→ **Data records**

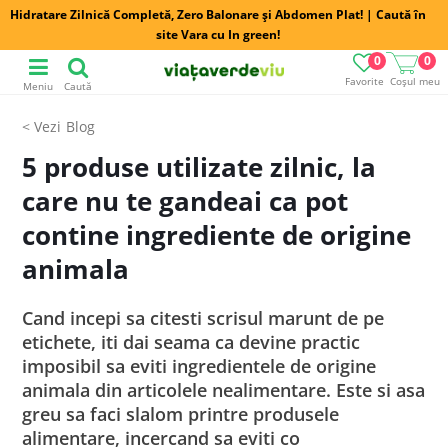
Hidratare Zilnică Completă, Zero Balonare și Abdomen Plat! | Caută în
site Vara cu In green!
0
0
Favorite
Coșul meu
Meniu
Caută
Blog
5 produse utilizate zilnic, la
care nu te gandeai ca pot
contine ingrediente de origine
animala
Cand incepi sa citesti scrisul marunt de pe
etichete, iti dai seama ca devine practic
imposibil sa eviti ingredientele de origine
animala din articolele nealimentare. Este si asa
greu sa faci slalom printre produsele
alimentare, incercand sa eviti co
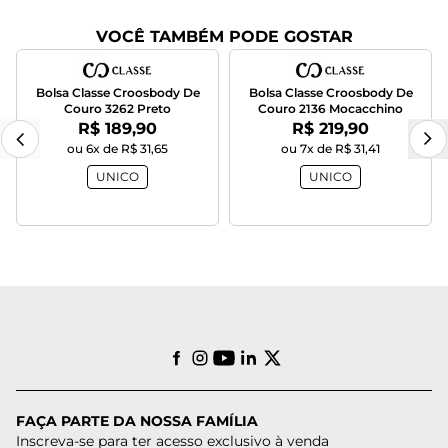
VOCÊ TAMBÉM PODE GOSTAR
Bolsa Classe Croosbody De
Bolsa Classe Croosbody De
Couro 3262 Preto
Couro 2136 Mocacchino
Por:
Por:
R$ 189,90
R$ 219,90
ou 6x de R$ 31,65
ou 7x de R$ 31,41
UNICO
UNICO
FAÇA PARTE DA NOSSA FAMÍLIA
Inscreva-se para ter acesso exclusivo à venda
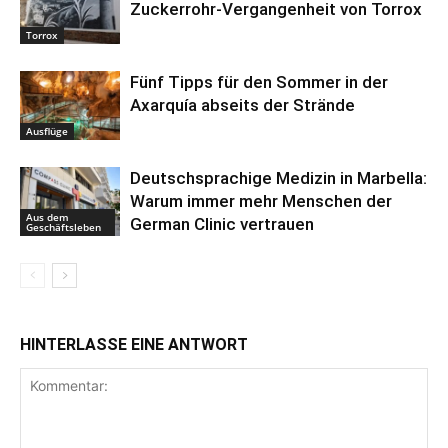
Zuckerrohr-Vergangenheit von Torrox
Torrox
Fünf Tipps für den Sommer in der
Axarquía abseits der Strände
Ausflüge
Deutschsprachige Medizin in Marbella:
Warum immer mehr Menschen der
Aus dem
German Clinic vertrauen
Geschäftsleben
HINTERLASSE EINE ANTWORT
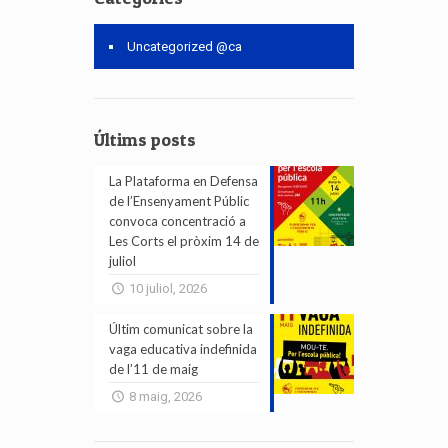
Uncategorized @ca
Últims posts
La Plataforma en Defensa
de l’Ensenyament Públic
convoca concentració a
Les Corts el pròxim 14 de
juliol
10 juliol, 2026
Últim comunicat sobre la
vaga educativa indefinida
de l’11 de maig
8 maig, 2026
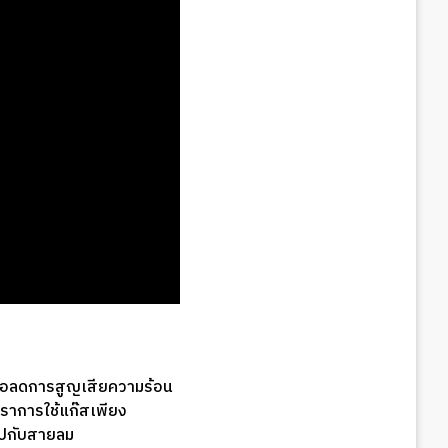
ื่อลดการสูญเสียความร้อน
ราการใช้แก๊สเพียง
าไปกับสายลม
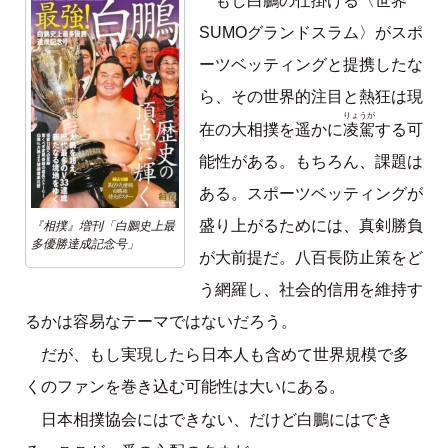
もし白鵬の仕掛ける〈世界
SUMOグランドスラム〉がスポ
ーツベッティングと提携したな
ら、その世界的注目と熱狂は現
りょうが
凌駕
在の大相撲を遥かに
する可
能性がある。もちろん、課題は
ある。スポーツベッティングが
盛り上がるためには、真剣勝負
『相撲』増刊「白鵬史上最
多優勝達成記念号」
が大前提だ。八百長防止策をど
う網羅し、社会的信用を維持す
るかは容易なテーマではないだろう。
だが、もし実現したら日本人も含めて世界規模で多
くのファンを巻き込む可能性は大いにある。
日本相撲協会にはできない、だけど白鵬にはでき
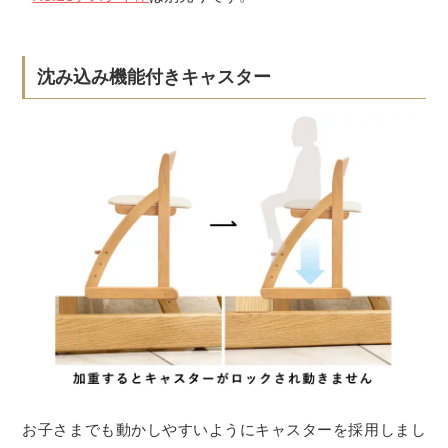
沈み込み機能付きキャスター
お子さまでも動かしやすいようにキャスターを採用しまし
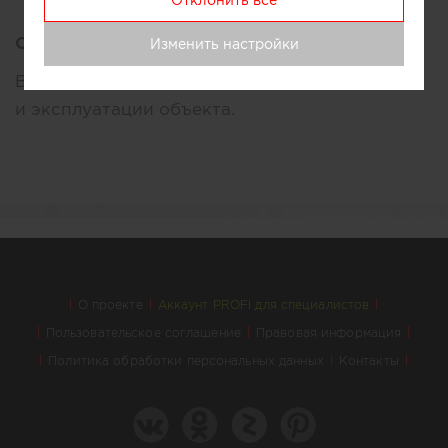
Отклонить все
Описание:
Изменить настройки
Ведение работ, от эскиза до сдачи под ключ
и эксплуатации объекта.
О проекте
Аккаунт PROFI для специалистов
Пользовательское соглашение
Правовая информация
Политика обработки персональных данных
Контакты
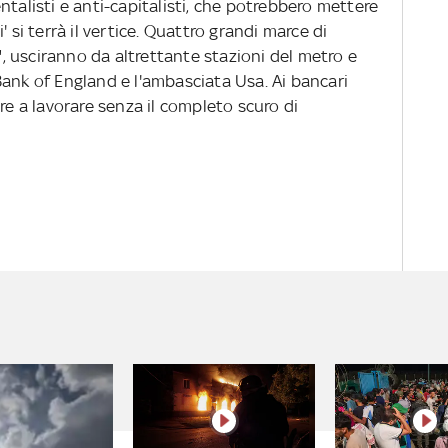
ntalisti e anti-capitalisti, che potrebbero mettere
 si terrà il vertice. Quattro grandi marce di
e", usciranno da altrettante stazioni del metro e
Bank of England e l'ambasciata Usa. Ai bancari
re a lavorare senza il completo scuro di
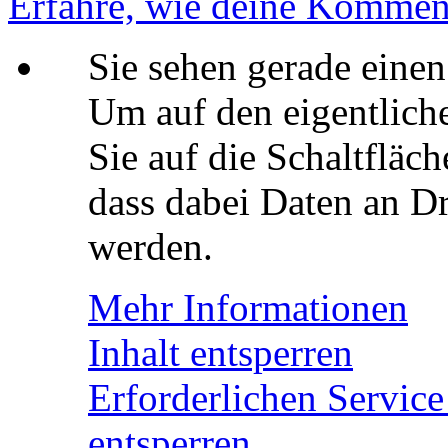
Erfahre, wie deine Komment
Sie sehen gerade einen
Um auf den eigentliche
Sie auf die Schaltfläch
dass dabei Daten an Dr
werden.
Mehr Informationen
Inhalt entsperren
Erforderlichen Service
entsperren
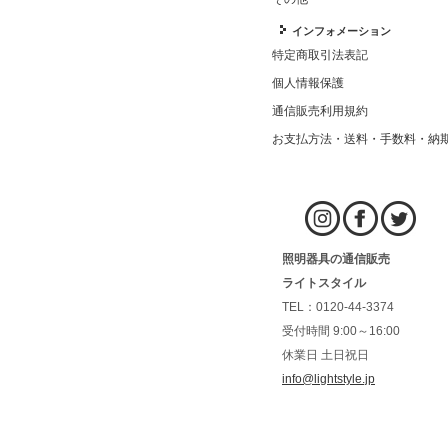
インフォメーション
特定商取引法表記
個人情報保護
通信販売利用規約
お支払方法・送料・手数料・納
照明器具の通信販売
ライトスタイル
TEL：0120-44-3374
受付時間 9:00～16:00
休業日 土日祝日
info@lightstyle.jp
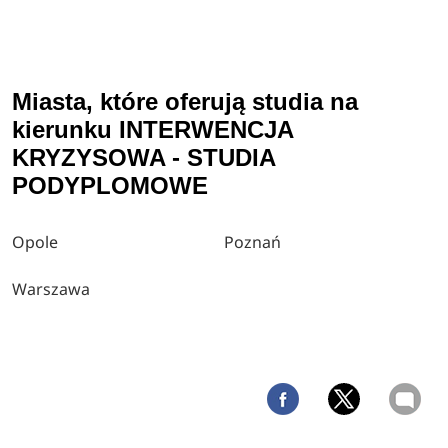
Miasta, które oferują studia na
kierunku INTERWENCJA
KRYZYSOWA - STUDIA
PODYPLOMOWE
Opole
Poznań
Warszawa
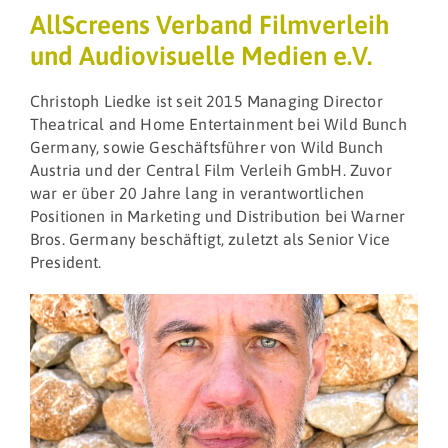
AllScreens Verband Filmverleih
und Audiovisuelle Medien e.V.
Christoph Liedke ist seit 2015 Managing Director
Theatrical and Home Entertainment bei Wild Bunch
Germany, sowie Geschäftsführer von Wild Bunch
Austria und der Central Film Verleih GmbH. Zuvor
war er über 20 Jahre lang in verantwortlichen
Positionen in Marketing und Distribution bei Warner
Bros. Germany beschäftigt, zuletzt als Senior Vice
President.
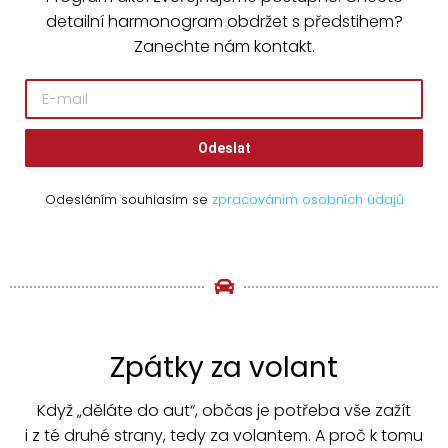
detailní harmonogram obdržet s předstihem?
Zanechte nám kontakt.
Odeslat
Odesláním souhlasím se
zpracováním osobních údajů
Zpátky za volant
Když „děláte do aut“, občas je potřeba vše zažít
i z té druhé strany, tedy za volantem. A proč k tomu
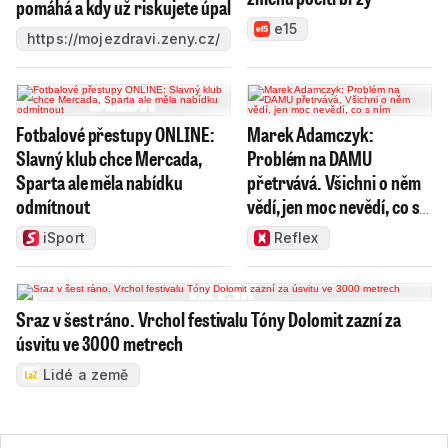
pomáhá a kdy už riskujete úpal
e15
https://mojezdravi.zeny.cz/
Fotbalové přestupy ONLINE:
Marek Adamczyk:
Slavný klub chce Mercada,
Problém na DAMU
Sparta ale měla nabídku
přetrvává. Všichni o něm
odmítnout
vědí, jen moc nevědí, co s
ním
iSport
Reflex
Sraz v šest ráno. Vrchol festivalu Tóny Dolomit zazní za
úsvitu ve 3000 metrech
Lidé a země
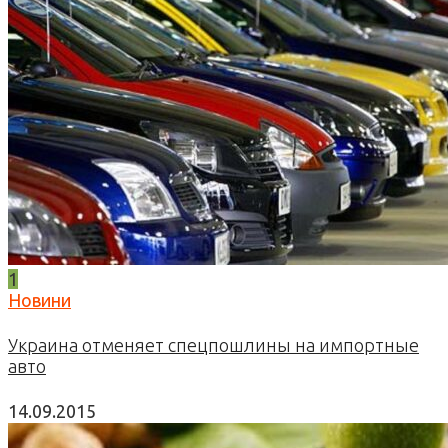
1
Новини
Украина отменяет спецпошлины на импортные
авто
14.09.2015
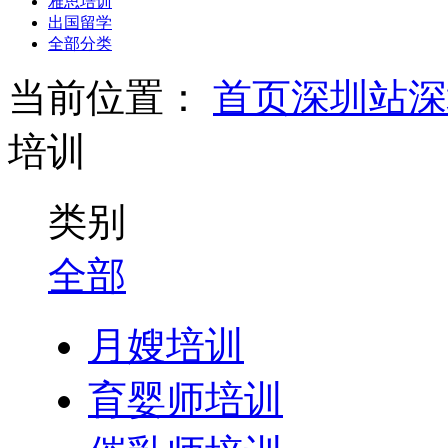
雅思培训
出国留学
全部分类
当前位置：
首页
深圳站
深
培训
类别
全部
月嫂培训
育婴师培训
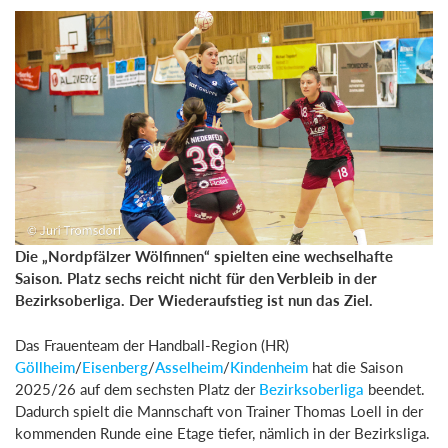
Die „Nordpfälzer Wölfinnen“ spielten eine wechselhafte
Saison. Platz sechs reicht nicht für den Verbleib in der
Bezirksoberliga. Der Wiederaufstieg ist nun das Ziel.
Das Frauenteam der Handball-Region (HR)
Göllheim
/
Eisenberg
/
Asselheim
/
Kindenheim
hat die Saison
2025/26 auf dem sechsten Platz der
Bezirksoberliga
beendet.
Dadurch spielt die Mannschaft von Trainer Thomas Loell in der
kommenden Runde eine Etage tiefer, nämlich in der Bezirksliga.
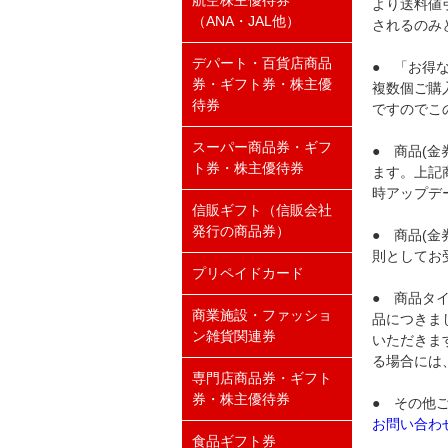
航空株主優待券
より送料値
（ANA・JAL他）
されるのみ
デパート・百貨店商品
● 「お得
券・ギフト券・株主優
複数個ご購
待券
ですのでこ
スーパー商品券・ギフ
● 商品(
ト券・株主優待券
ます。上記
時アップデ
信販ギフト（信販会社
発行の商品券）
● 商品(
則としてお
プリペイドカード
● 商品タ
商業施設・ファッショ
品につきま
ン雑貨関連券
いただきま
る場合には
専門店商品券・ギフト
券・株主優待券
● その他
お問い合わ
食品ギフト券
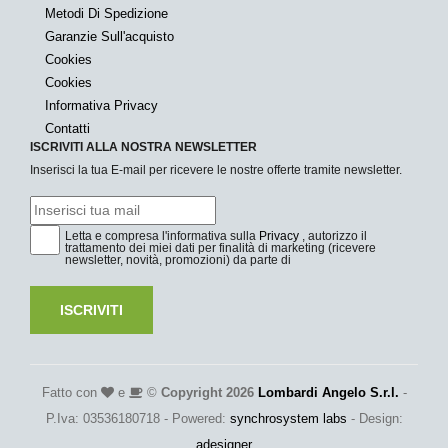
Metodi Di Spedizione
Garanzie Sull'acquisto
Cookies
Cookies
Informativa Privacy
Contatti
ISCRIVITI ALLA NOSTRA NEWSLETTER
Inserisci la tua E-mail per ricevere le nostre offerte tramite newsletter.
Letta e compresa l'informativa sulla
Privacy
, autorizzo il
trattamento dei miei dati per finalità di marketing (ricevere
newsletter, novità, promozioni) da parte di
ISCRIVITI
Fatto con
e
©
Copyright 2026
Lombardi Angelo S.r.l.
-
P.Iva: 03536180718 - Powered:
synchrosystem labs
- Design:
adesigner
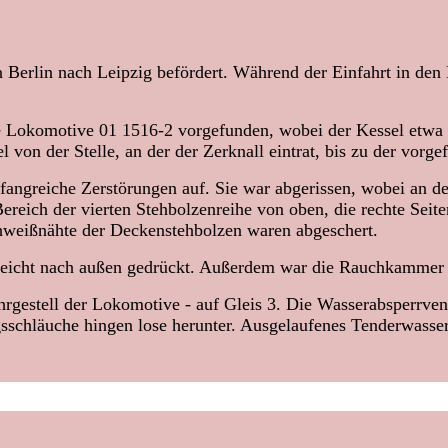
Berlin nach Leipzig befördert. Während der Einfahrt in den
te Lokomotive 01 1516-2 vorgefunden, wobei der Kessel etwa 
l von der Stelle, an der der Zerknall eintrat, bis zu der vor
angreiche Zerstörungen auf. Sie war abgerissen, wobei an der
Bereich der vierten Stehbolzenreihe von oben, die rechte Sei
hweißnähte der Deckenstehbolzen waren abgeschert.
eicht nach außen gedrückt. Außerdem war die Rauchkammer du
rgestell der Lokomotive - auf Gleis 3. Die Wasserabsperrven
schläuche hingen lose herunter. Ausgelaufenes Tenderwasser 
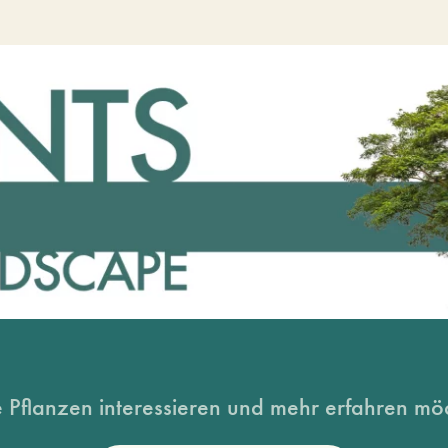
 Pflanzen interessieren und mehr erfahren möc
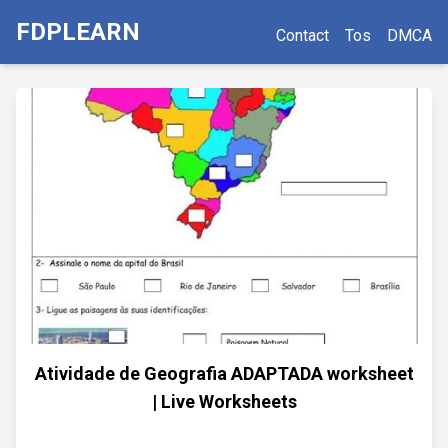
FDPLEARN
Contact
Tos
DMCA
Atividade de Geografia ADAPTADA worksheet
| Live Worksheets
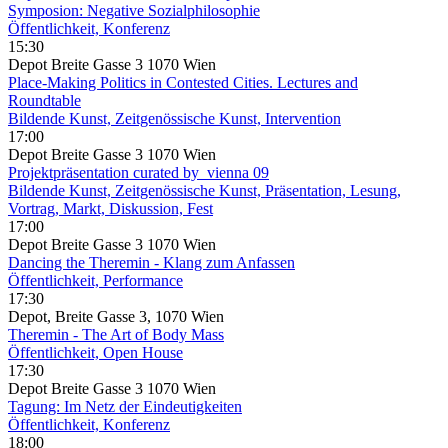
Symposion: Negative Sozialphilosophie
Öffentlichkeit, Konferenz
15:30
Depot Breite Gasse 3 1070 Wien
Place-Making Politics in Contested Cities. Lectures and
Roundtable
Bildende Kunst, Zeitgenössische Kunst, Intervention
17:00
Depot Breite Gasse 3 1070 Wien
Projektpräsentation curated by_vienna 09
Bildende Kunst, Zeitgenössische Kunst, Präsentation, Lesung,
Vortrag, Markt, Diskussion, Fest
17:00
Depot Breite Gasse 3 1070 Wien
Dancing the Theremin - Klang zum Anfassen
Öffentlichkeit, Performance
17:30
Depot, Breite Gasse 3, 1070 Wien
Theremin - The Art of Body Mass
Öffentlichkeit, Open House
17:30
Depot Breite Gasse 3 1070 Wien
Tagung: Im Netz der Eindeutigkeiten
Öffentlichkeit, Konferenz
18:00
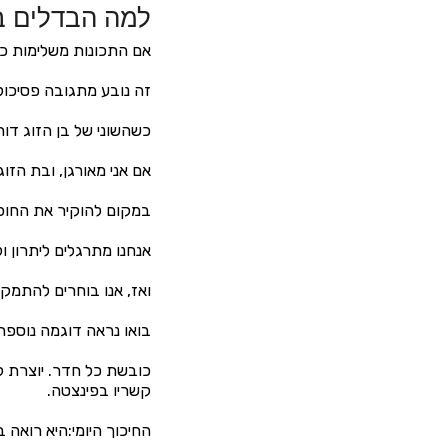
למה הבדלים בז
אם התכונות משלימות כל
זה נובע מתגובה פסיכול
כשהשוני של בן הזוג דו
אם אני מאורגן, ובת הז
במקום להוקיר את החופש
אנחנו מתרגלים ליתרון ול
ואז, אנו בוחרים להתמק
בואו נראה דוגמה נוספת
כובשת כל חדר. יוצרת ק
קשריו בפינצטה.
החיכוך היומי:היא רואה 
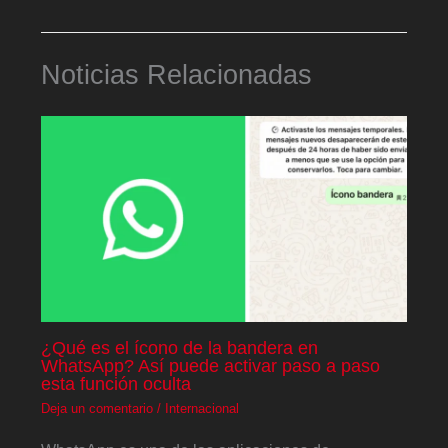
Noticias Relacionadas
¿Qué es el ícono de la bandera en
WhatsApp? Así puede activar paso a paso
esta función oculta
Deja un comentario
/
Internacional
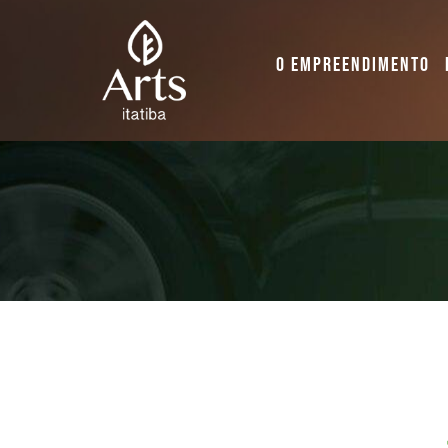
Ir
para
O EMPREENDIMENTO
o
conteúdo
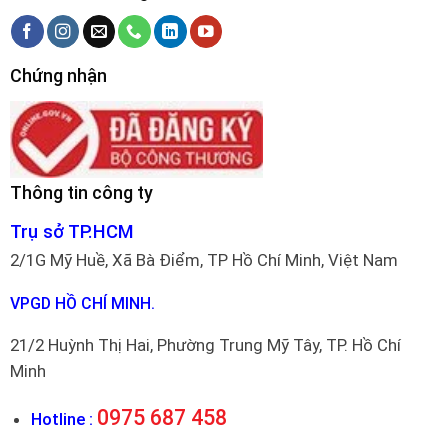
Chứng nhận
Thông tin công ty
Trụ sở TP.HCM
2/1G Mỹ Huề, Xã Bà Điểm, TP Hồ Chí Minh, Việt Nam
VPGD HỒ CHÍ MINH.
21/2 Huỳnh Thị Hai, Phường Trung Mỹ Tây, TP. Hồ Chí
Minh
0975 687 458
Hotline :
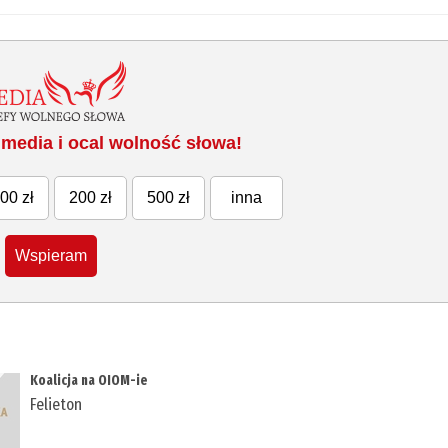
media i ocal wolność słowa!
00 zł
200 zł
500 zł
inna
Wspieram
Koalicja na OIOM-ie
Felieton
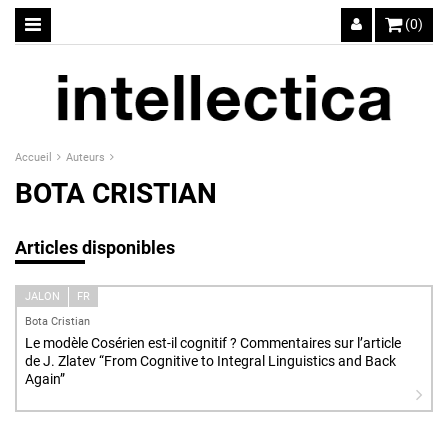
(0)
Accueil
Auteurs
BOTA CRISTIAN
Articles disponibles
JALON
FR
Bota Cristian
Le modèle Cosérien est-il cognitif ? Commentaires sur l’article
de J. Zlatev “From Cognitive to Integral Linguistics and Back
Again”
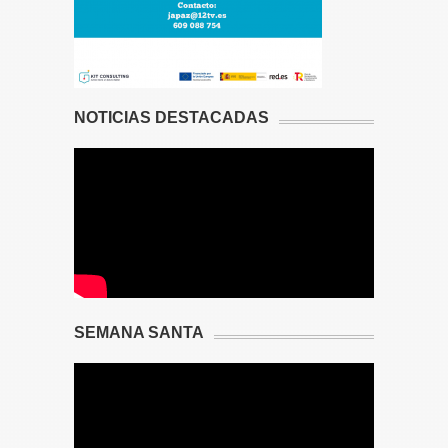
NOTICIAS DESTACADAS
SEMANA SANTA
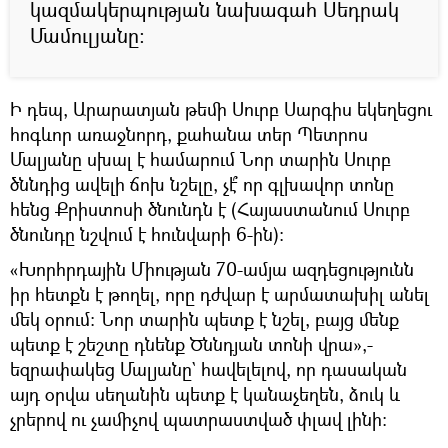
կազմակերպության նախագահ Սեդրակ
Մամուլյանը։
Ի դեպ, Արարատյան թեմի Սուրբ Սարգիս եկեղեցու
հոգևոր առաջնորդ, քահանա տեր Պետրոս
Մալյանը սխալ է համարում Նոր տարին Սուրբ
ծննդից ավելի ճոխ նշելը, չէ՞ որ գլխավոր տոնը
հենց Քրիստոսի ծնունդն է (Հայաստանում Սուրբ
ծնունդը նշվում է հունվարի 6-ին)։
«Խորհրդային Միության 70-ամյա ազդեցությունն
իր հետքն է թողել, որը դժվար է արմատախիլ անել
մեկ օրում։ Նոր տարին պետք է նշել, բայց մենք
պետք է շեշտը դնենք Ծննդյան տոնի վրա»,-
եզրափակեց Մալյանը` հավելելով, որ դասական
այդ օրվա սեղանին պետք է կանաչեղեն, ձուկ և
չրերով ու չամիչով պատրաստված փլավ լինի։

→ **Your assignment**
Nothing but the lines from the one with "convoca concentració a" to the one with "Изменить настройки" above, both included, should be transcribed, exactly and without pictures.

→ **Response to this task**
convoca concentració a
Les Corts el pròxim 14 de
juliol
10 juliol, 2026
Últim comunicat sobre la
vaga educativa indefinida
de l’11 de maig
8 maig, 2026
ื่อลดการสูญเสียความร้อน
ราการใช้แก๊สเพียง
าไปกับสายลม
もし白鵬の仕掛ける〈世界
SUMOグランドスラム〉がスポ
ーツベッティングと提携したな
ら、その世界的注目と熱狂は現
りょうが
凌駕
在の大相撲を遥かに
する可
能性がある。もちろん、課題は
ある。スポーツベッティングが
盛り上がるためには、真剣勝負
『相撲』増刊「白鵬史上最
多優勝達成記念号」
が大前提だ。八百長防止策をど
う網羅し、社会的信用を維持す
るかは容易なテーマではないだろう。
だが、もし実現したら日本人も含めて世界規模で多
くのファンを巻き込む可能性は大いにある。
日本相撲協会にはできない、だけど白鵬にはでき
沈み込み機能付きキャスター
お子さまでも動かしやすいようにキャスターを採用しまし
Отклонить все
Описание:
Изменить настройки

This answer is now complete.